# Your instructions:
Read the lines of the data below and retrieve those with "around".

───── Record excerpts ─────

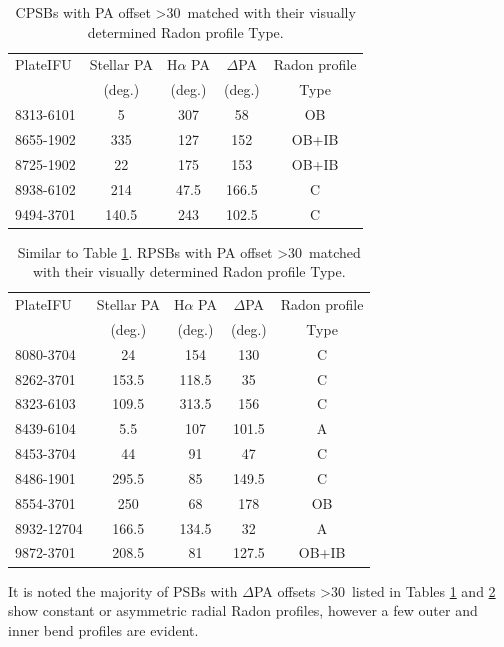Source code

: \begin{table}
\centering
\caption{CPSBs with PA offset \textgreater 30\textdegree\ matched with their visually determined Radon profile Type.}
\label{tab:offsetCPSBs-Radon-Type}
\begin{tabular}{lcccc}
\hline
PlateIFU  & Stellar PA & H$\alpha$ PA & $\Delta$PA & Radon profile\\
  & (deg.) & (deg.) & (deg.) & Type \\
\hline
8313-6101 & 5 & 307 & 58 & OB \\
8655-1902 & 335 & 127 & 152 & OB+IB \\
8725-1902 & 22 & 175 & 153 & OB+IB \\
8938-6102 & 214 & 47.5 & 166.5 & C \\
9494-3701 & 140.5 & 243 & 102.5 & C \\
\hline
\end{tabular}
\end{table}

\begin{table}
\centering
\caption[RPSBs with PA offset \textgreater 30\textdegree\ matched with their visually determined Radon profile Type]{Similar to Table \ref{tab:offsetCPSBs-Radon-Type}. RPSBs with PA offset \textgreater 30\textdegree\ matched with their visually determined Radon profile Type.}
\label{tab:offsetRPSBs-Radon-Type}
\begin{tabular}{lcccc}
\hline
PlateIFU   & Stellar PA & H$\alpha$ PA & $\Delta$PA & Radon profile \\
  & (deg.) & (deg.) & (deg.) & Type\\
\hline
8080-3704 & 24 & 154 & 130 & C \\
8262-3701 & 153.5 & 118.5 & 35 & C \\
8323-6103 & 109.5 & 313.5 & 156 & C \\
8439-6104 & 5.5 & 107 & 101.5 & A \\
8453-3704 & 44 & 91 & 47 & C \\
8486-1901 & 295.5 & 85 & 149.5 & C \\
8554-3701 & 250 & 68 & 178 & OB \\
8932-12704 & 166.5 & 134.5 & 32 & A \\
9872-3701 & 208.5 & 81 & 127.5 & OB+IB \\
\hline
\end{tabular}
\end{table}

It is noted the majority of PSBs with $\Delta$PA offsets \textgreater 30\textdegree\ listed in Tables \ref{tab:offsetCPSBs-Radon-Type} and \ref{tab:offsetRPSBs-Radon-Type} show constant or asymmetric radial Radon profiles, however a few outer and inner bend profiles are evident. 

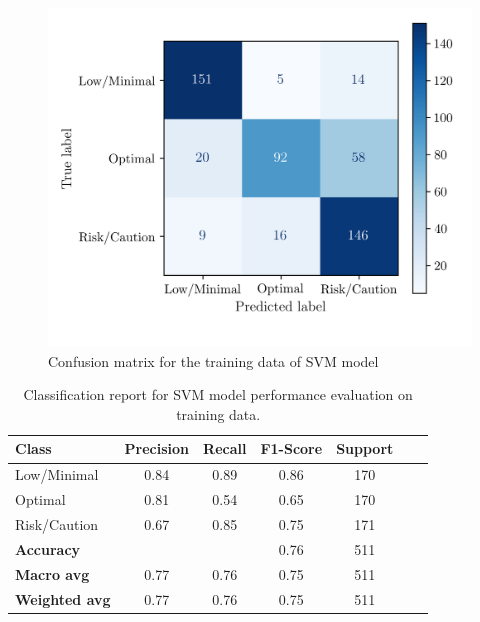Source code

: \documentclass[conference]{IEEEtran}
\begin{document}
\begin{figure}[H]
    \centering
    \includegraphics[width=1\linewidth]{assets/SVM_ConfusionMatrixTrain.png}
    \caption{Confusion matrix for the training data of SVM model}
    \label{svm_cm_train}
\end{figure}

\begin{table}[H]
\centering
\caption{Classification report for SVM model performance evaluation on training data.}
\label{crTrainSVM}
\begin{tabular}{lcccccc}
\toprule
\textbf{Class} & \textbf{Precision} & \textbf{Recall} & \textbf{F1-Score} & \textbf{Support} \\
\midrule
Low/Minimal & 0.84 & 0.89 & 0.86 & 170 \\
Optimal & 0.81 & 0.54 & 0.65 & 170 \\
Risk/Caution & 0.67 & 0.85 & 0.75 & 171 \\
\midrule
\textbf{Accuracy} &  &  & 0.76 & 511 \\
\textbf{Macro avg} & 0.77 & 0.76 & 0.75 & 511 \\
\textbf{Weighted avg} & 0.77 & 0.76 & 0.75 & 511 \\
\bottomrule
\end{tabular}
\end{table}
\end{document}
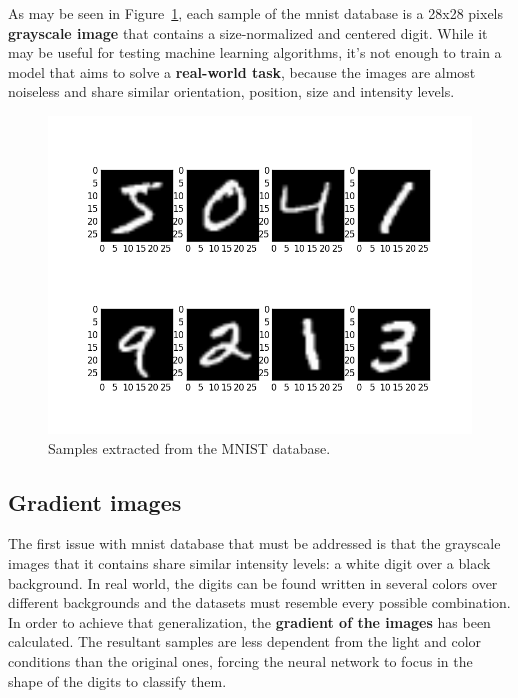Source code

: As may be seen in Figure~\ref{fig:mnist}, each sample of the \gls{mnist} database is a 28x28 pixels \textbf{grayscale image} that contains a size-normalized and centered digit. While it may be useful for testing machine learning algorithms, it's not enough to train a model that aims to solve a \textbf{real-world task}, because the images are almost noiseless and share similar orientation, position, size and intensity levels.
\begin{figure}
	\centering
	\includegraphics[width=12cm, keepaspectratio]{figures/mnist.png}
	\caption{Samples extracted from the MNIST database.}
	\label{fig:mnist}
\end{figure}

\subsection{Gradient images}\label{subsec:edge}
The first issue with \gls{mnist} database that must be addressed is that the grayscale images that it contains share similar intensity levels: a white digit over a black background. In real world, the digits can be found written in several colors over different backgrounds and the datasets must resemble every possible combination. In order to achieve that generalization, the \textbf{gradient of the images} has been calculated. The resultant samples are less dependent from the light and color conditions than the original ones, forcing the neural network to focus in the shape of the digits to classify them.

─────
───── Record excerpts ─────

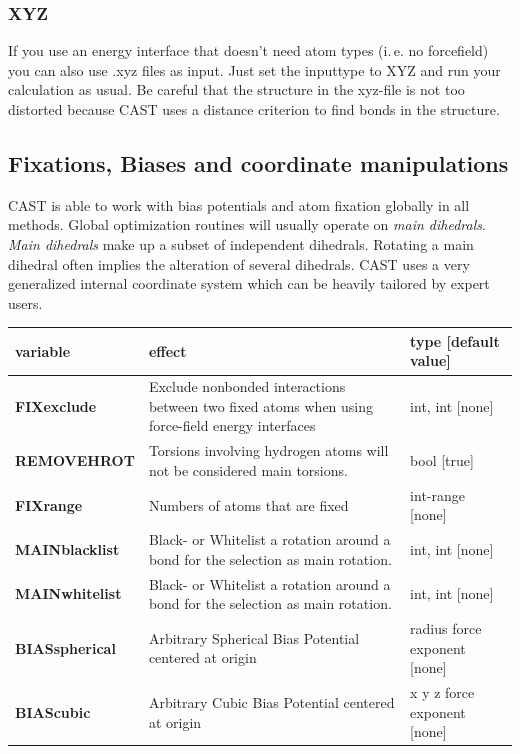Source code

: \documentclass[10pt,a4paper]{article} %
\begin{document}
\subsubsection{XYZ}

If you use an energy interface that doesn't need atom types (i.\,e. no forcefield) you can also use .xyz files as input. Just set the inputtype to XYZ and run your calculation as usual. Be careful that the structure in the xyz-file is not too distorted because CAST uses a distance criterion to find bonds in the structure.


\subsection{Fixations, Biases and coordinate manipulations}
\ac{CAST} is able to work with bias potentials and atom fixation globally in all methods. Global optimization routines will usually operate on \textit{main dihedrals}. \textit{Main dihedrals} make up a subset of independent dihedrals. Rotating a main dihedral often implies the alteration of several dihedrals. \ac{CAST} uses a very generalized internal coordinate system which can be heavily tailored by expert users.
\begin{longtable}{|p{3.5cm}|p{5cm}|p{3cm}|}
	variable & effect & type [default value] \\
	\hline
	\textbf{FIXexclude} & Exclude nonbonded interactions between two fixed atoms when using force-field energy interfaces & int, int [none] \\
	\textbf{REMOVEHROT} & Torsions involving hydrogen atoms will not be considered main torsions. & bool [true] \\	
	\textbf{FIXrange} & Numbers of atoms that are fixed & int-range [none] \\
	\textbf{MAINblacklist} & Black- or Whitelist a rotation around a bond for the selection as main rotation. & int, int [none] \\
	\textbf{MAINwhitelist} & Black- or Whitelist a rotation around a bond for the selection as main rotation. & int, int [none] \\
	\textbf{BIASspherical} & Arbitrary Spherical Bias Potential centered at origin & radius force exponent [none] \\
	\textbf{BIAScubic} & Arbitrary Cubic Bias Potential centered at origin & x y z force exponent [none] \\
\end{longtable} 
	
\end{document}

─────
───── Record excerpts ─────

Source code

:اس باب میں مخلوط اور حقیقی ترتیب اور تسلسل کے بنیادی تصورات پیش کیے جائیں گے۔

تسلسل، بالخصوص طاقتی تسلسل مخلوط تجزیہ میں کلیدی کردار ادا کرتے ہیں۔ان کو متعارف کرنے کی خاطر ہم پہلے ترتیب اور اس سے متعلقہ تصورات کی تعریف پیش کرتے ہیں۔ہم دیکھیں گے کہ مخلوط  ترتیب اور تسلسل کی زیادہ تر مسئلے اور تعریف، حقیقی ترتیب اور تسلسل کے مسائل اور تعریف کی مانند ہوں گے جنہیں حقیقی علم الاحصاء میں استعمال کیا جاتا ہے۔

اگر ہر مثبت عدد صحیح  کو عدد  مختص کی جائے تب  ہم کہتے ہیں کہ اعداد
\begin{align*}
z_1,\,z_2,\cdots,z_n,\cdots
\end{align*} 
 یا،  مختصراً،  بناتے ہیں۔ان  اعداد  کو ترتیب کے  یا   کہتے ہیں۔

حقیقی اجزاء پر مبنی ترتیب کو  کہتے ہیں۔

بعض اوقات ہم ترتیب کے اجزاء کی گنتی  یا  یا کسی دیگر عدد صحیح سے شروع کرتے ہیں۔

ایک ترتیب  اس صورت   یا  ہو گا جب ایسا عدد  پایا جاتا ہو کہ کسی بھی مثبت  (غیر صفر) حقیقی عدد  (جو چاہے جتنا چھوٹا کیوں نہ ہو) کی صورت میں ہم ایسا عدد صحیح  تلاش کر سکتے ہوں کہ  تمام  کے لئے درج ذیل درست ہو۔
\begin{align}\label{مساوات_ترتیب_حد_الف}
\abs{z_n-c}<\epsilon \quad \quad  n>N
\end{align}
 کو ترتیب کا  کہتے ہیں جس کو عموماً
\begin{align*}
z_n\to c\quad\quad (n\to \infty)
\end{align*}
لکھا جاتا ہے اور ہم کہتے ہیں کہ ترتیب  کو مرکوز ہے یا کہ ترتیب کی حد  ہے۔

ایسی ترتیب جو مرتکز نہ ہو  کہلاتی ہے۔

─────

# Completed exercise:
	\textbf{MAINblacklist} & Black- or Whitelist a rotation around a bond for the selection as main rotation. & int, int [none] \\
	\textbf{MAINwhitelist} & Black- or Whitelist a rotation around a bond for the selection as main rotation. & int, int [none] \\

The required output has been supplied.